WHAT TO PRODUCE — Extract everything in the Dynamic PostgreSQL text from "Finally, if you" down to "your application’s needs.", copying it word for word.

EXCERPT TO READ —
With Dynamic PostgreSQL, you choose a compute range (a minimum and maximum CPU) corresponding to your workload needs. This compute range also comes with effective memory that is equivalent to what most DBaaS services traditionally offer on the “maximum” end of the compute range.
The base (minimum) of your CPU range acts exactly like the provisioned DBaaS model: the minimum CPU is at all times dedicated to your service to run your application. As your load increases—either due to your external application’s demand or even due to occasional internal database tasks like incremental backups or table auto-vacuuming—your database can use up to the peak (maximum) of your CPU range with zero delay.
How do we achieve zero delay? Dynamic compute works differently than some other serverless or auto-scaling database offerings, so it doesn’t involve the slow scaling (and performance hit) you typically see from remote migrations. Instead, our infrastructure configuration and workload placement algorithms ensure that databases can scale up on their underlying node without restarts or reconfiguration. Your instance always has access to its maximum compute as needed.
And the best part is that you only pay for the base plus what you use above it. We call this model of choosing a compute range and scaling between it “buy the base, rent the peak.”
For example, if you choose a 4–8 CPU option, you will always have 4 CPUs dedicated to your service and 32 GB of effective memory. This ensures good base performance at all times. When your load increases, your application can use up to 8 CPUs instantaneously as it needs—metered and billed on a fractional CPU basis—and never more than 8 CPUs if this is your max limit.
The dynamic model allows you to “size” your database more cost-effectively and worry-free. You can choose a compute range where your standard demand fits the minimum, yet you can grow or spike up to the peak (maximum) as needed. This maximum creates an inherent cap on any usage above your base compute, leading to an easy-to-understand cost ceiling. Further, we charge the same rate per (fractional) CPU-hour for both your base and any metered usage over this: there is no upcharge for using above your base, and therefore no price penalty for scaling.
Finally, if you realize you provisioned a size range that is too low or too high, you can easily adjust your compute range to a size that better suits your application’s needs.

DATASET EXTRACT —
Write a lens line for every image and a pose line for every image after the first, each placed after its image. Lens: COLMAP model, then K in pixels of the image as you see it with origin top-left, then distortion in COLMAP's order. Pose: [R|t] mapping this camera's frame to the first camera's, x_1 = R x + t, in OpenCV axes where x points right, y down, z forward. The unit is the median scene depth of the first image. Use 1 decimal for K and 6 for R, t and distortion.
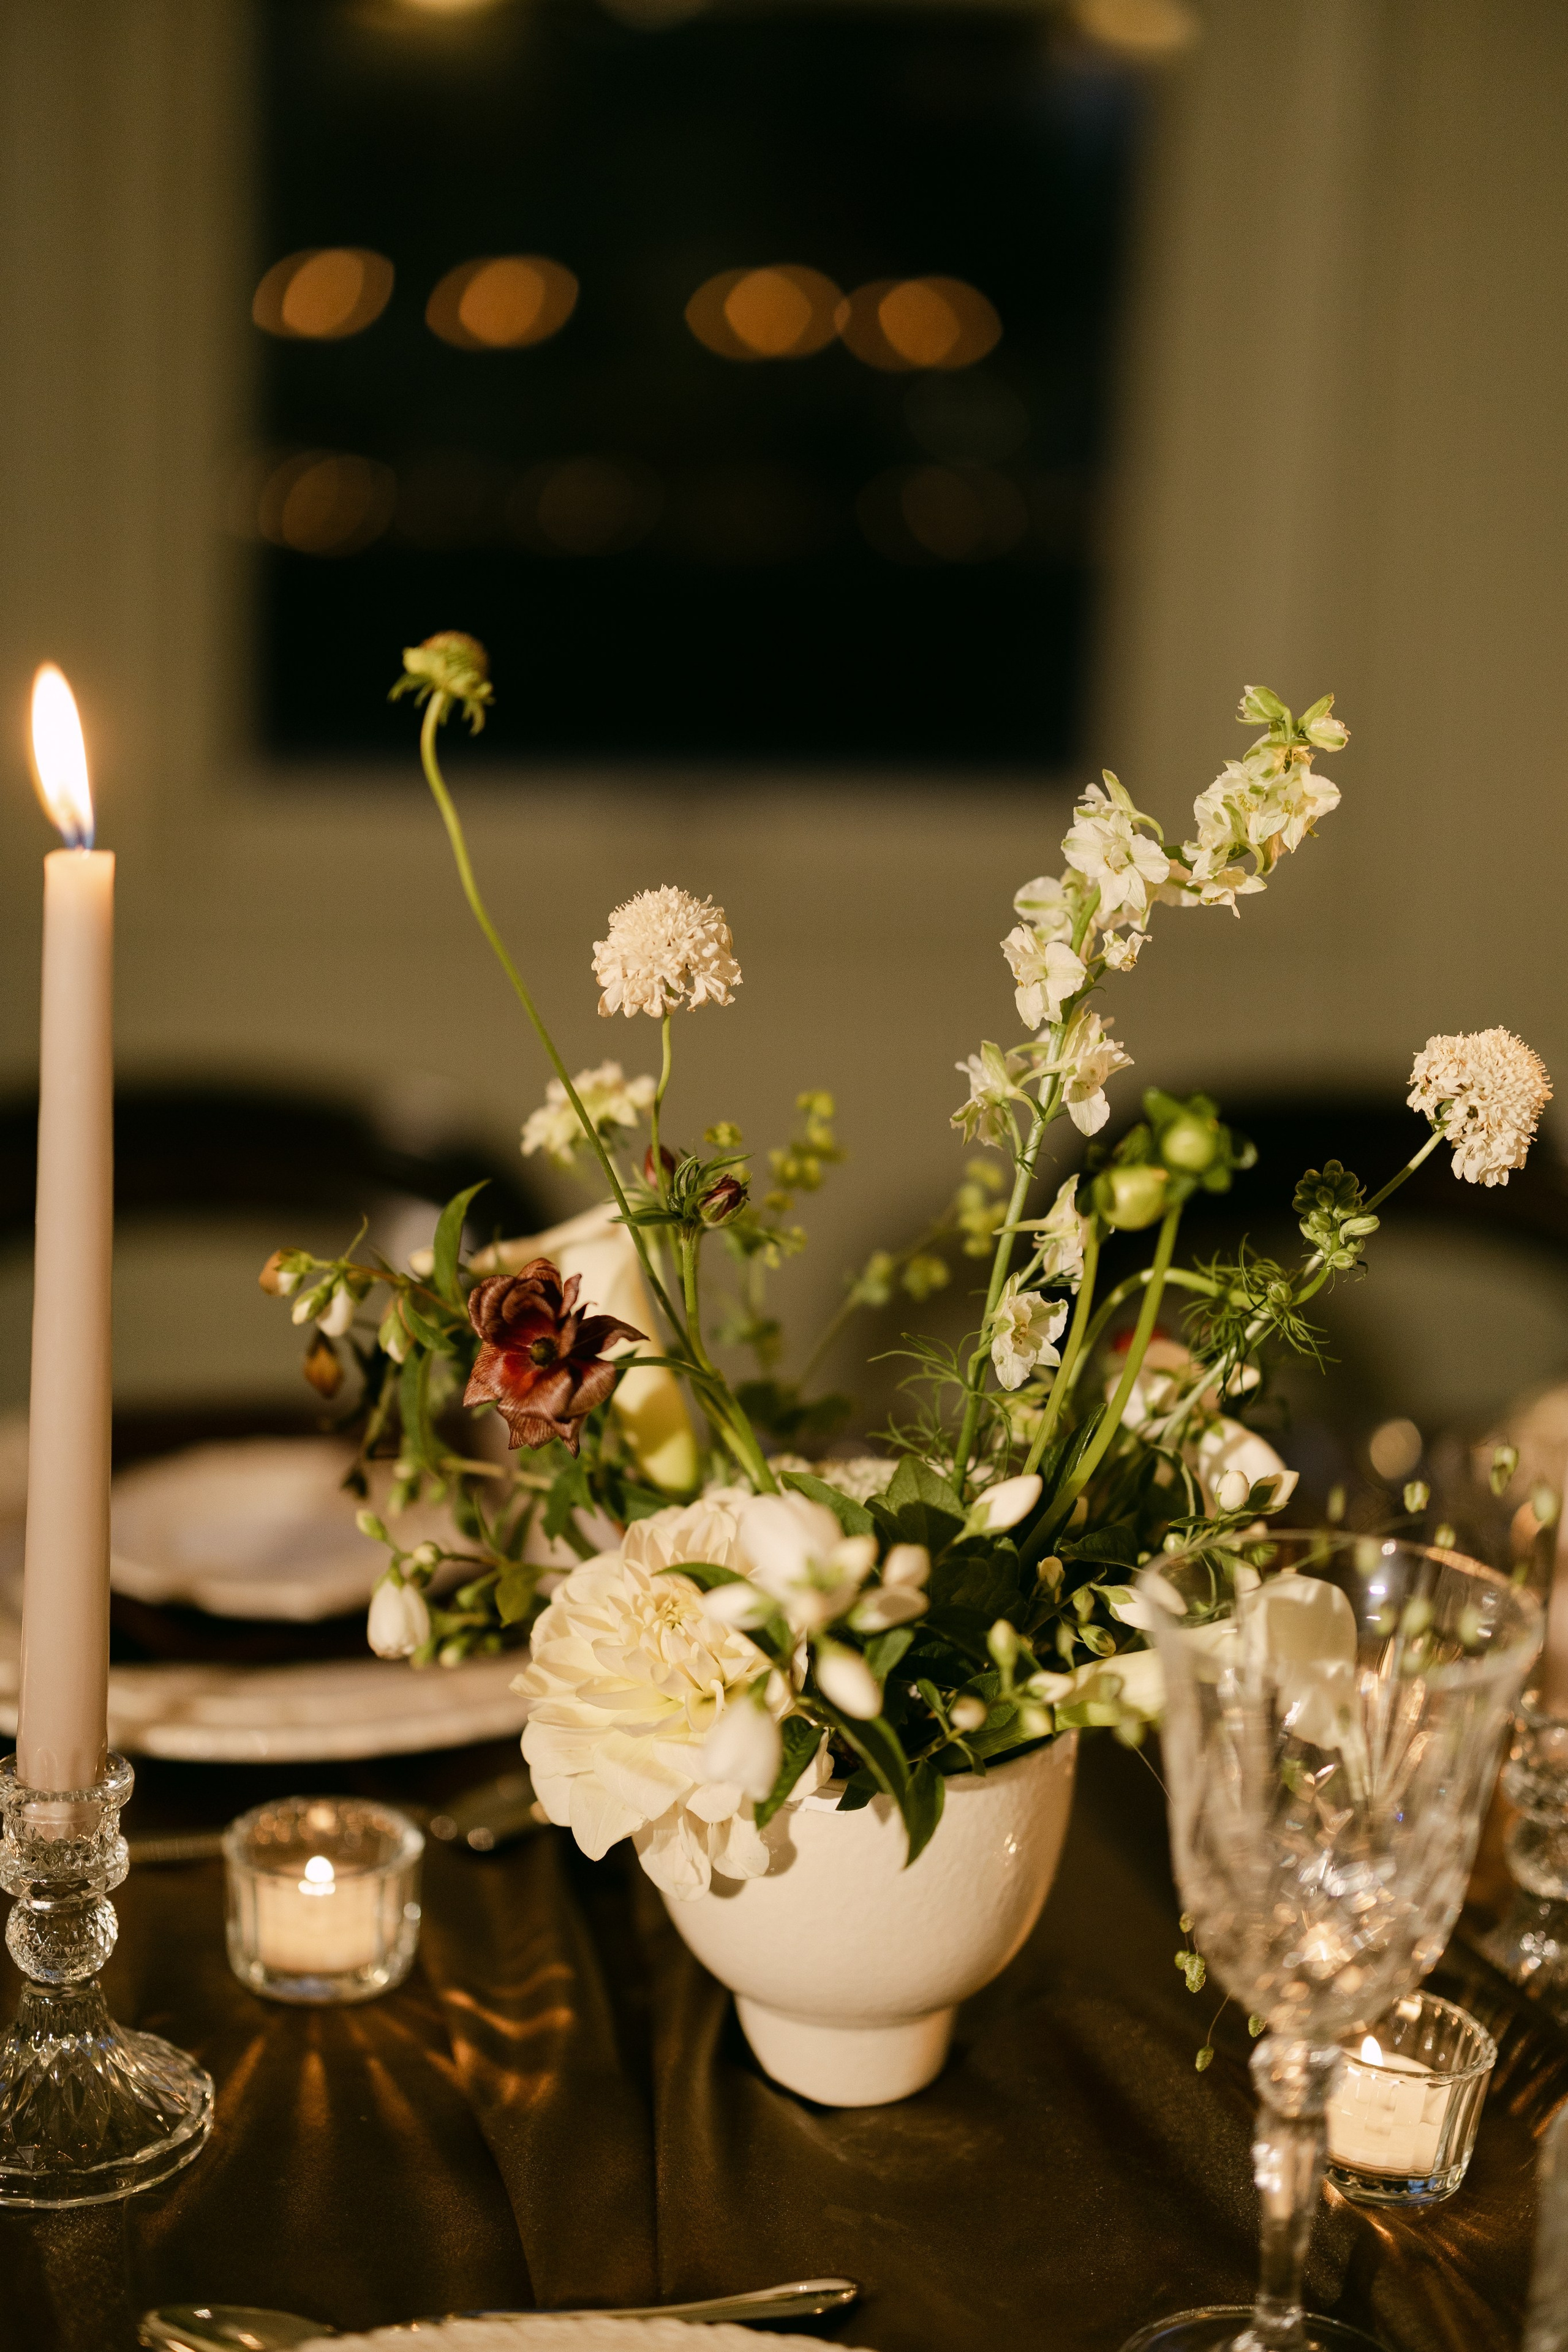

RESPONSE AREA —
Finally, if you realize you provisioned a size range that is too low or too high, you can easily adjust your compute range to a size that better suits your application’s needs.